New Seat New Shoes
I needed a new bike seat. My bike is a boys bike and thus came with a boys seat. This does not work on my 55 year old woman butt! Up to the bike store I go, get advice, and here we go, a new seat. Ahhh, much chushier. The bike guy even adjusted my handlebars to give me a better grip. Yippee!
As long as I'm in a buying mood I zip over to the running store for some new kicks. Mind you I don't run. The young girl helping me was great when I told her my woes and showed her my old shoes. Laughing she told me my shoes were about 10 years old. I told her I hate running shoes because they make my feet hot. I rather wear high heels. New shoes and socks in hand I leave eager to begin my venture into the world of exercise once again.

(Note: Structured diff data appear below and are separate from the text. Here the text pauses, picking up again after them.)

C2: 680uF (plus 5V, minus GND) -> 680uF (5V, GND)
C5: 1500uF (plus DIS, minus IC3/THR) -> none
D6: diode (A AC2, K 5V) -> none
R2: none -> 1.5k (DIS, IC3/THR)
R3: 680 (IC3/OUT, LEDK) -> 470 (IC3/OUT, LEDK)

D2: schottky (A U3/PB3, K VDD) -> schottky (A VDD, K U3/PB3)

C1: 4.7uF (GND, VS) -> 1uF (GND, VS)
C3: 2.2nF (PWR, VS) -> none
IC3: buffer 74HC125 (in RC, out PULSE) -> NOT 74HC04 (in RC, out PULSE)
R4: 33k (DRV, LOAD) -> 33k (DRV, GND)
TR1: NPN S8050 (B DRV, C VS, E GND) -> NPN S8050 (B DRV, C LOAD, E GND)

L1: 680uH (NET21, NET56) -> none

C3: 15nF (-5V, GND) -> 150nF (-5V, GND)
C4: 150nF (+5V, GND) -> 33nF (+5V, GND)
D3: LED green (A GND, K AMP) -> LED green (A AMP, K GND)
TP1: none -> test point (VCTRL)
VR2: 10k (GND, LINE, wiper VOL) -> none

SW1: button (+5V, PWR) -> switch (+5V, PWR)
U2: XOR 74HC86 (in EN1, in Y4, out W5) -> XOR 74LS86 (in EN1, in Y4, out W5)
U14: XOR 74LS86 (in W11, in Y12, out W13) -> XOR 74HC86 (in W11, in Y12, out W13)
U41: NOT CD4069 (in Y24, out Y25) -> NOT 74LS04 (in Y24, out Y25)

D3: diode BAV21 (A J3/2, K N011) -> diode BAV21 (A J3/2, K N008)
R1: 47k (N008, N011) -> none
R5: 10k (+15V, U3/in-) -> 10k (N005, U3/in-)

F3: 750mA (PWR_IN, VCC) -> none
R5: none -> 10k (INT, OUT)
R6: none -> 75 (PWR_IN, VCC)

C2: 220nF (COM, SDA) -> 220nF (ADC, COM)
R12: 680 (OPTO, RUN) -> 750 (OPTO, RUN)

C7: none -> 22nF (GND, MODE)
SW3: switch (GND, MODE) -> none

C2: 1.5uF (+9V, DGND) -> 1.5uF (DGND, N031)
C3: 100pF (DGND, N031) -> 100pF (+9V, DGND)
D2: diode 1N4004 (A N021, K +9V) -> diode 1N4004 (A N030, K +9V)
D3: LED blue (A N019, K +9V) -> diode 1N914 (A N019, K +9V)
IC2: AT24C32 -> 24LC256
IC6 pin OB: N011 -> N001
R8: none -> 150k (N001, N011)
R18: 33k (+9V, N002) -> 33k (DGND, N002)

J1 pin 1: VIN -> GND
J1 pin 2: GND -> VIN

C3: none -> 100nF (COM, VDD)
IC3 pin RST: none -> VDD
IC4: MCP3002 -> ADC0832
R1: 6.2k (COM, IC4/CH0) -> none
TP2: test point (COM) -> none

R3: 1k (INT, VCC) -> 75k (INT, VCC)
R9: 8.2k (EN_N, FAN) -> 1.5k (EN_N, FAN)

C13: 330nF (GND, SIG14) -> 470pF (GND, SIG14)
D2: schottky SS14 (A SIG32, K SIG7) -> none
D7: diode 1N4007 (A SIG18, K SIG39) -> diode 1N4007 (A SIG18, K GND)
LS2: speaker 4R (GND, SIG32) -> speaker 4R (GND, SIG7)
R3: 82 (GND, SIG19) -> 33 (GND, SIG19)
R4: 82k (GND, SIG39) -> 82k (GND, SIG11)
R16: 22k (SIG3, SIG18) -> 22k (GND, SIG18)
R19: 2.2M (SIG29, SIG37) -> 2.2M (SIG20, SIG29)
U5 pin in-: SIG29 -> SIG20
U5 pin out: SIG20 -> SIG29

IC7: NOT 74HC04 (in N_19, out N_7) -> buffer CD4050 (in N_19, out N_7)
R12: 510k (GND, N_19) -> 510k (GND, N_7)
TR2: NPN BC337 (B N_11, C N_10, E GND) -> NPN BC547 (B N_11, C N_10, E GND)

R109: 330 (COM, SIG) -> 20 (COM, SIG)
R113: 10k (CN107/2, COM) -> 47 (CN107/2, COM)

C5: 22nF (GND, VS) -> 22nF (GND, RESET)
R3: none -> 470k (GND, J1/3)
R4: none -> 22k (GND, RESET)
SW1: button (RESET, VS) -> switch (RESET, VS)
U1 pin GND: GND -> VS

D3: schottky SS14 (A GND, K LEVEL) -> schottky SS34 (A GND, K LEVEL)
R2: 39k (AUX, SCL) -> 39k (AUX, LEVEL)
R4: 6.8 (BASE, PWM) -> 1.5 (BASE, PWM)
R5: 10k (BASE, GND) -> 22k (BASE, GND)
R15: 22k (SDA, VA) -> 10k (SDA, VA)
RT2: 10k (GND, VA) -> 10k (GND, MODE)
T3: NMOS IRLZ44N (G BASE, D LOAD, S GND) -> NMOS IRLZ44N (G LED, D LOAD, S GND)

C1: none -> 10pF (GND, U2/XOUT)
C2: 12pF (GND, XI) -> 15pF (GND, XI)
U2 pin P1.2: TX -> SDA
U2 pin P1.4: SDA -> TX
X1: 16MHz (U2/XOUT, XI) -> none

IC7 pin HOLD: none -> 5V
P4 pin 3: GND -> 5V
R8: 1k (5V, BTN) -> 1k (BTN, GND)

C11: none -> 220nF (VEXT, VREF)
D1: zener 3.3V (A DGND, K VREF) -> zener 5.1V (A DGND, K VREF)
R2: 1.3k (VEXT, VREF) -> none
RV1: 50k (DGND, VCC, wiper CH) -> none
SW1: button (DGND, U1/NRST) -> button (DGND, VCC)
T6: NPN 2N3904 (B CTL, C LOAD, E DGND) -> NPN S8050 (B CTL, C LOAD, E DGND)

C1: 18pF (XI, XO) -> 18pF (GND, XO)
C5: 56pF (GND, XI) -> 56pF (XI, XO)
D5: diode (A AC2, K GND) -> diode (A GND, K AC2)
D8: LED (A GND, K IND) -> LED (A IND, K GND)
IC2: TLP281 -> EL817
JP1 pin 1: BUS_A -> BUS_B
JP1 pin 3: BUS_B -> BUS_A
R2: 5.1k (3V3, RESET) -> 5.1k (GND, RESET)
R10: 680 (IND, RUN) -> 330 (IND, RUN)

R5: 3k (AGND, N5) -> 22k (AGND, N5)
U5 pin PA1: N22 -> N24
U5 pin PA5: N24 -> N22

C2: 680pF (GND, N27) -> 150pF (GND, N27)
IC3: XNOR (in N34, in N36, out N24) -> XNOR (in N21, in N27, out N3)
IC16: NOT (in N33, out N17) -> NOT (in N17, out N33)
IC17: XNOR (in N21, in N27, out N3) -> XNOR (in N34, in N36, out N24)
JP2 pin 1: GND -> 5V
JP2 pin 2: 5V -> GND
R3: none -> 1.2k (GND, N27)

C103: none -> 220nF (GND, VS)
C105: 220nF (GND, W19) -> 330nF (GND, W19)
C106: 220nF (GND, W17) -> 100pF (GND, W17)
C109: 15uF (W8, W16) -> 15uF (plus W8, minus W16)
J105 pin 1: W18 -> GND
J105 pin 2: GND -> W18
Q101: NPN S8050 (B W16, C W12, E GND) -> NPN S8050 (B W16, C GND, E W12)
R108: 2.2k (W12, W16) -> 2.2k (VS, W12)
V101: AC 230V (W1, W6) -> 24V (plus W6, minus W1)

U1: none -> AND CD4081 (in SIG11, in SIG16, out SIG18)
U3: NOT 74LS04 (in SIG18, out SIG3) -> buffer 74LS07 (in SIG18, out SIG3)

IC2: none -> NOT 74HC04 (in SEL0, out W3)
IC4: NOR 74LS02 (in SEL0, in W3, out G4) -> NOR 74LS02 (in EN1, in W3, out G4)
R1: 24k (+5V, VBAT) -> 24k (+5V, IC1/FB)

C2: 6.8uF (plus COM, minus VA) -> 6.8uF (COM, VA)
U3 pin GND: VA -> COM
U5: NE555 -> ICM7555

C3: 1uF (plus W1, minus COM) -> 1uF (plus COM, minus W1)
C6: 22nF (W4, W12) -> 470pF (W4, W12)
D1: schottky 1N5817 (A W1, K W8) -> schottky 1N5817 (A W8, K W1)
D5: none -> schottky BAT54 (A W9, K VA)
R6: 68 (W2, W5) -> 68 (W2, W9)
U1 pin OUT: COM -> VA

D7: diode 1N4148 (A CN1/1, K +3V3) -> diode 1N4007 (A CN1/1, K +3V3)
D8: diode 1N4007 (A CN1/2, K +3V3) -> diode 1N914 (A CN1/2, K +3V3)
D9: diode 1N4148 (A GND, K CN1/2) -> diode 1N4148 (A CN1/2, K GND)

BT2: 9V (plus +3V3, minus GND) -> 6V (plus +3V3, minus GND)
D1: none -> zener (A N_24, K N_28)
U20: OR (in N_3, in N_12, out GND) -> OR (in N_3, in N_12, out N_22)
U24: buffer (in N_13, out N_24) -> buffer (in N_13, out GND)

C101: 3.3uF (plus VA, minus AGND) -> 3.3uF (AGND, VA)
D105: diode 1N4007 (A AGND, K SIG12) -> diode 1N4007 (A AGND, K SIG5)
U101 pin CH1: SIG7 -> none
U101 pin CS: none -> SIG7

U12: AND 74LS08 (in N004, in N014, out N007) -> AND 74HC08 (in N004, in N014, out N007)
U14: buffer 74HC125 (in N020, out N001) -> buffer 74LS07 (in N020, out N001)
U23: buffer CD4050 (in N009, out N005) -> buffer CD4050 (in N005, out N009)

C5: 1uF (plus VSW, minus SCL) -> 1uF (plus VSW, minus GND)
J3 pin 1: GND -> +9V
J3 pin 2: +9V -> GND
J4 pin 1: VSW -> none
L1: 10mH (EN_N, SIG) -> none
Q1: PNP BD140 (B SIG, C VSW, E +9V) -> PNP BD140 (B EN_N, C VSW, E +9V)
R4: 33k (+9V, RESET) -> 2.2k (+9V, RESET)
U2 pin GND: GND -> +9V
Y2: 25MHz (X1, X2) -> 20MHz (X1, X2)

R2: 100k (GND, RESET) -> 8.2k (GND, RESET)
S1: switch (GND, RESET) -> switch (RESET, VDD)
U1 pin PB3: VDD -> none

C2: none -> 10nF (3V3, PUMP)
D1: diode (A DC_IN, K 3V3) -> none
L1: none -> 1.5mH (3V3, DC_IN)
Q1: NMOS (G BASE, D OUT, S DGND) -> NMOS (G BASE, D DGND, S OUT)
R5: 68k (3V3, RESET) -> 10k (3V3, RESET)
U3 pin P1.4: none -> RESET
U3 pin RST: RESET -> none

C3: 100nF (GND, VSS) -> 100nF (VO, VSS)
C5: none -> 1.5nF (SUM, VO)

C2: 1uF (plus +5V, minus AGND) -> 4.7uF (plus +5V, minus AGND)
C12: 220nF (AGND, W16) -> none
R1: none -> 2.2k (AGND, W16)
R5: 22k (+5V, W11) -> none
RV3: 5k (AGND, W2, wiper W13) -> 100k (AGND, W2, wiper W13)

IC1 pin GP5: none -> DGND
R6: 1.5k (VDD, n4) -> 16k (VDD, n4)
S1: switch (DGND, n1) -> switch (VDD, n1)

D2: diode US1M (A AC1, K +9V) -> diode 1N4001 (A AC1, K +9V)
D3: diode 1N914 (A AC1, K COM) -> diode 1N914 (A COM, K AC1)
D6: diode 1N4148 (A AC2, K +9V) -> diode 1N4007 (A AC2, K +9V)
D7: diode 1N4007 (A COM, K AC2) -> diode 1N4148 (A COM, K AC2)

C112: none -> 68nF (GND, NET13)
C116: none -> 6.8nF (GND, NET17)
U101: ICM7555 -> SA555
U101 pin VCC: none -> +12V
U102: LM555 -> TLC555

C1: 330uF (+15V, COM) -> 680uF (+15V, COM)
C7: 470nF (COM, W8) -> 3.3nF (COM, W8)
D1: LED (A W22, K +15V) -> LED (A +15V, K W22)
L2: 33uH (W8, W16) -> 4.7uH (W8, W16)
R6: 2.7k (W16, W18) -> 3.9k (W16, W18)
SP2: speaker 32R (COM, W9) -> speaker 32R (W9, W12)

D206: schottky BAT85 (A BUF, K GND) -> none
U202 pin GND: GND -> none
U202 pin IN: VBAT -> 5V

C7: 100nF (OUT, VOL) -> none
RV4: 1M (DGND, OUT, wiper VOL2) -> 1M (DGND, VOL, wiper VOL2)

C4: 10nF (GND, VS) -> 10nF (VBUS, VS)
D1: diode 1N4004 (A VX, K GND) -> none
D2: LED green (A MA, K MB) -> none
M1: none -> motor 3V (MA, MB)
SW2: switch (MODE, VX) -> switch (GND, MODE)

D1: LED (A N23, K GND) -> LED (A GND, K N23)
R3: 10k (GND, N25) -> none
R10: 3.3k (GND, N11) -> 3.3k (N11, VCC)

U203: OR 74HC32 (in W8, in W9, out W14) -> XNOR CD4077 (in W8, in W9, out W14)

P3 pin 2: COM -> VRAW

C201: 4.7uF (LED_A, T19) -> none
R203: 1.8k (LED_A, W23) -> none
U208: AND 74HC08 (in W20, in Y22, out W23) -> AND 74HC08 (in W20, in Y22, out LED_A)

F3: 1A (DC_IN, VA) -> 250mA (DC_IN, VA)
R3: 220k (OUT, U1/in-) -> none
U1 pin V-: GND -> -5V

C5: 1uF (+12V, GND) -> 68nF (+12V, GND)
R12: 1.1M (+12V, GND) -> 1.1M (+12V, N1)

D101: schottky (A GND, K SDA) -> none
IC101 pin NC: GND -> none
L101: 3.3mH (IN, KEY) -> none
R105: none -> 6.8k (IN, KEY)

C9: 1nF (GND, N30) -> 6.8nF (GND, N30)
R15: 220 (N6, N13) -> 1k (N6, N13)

Once home, I change clothes donning my new shoes, grab a water bottle, and off I go! I am excited! Up on the trail, I noticed that my brakes were in a weird place and I couldn't shift gears very easily. Maybe I just needed to become one with my bike again...I continue. Not good. Frustrated I turn around cursing the bike man for messing up my handlebars. How dast he? Now that I'm in a mood my whole afternoon is wrecked. I post on Facebook venting. I text my husband that I'm done and piss on exercise. Plus my feet are hot in these new fancy shoes. I pout.
Hours later, my husband comes in the house with a glint in his eye. "How's your handlebars?" I launch into the diatribe and he stands there appearing to be listening. When I'm through, he smiles saying, "Your handlebars were turned around, that's why you couldn't brake." He is waiting. "What? I just took the bike out of the car. How am I supposed to know?" Now I am not mad, but evidently my blond is showing. Ha! Honestly, I had no idea. Looked the same to me either way.
After dinner I re-don my bike clothes and fancy shoes. I go for a ride. I can brake! Amazing.